Only lines containing the word "down" are needed; pull them out of the material.

Dataset content: Begin

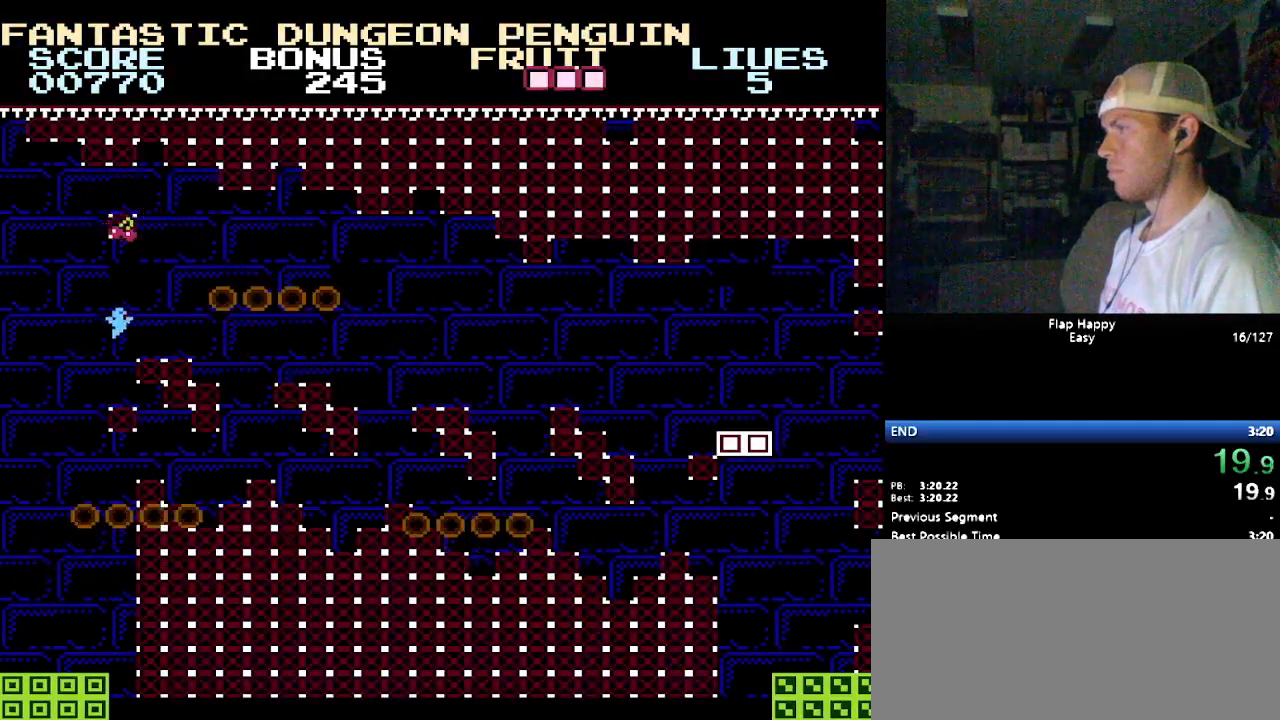
{"buttons": ["DPAD_RIGHT"], "events": [[397, "B", "down"], [448, "B", "up"]]}
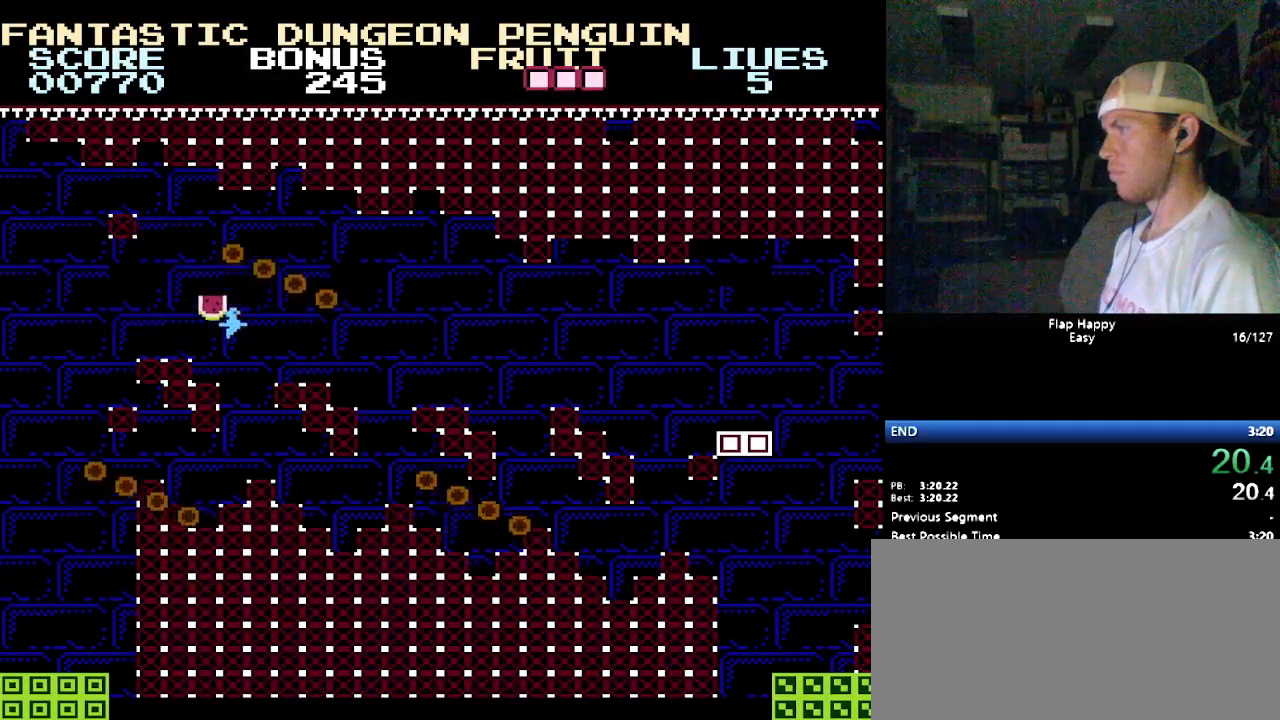
{"buttons": ["DPAD_RIGHT"], "events": []}
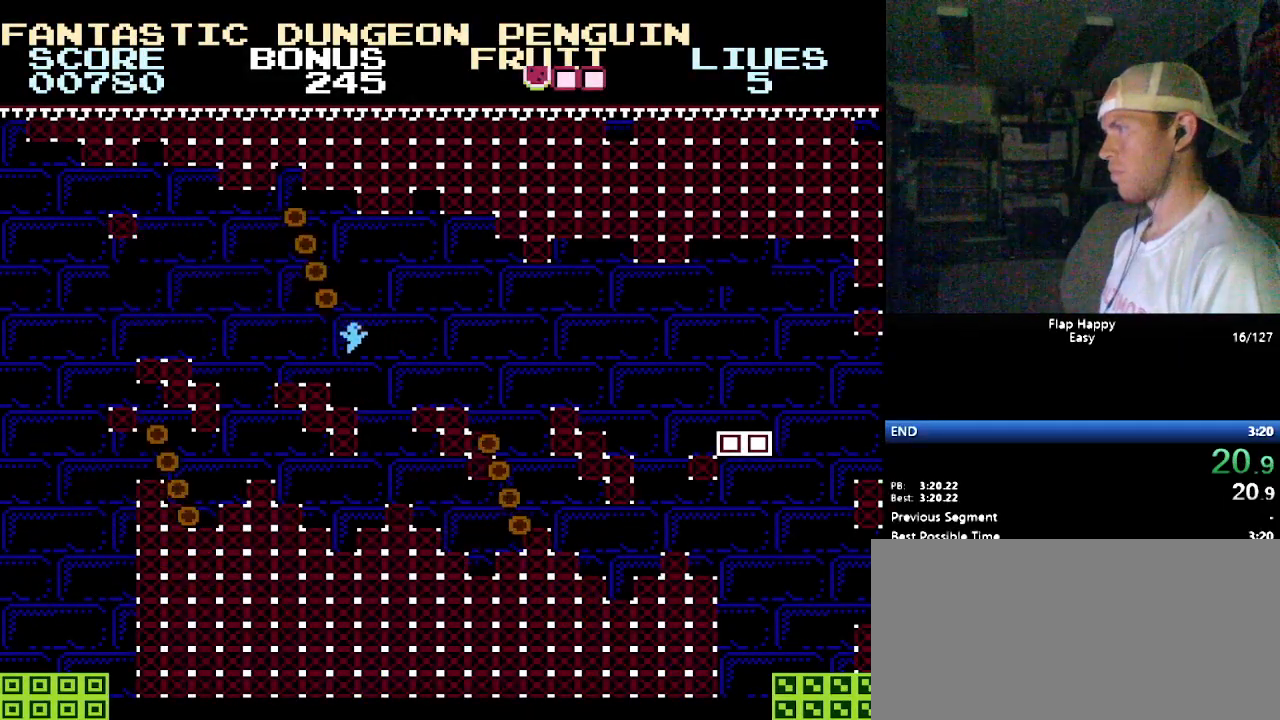
{"buttons": ["DPAD_RIGHT"], "events": [[52, "B", "down"], [138, "B", "up"]]}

Dataset content: End

• Solution
{"buttons": ["DPAD_RIGHT"], "events": [[397, "B", "down"], [448, "B", "up"]]}
{"buttons": ["DPAD_RIGHT"], "events": [[52, "B", "down"], [138, "B", "up"]]}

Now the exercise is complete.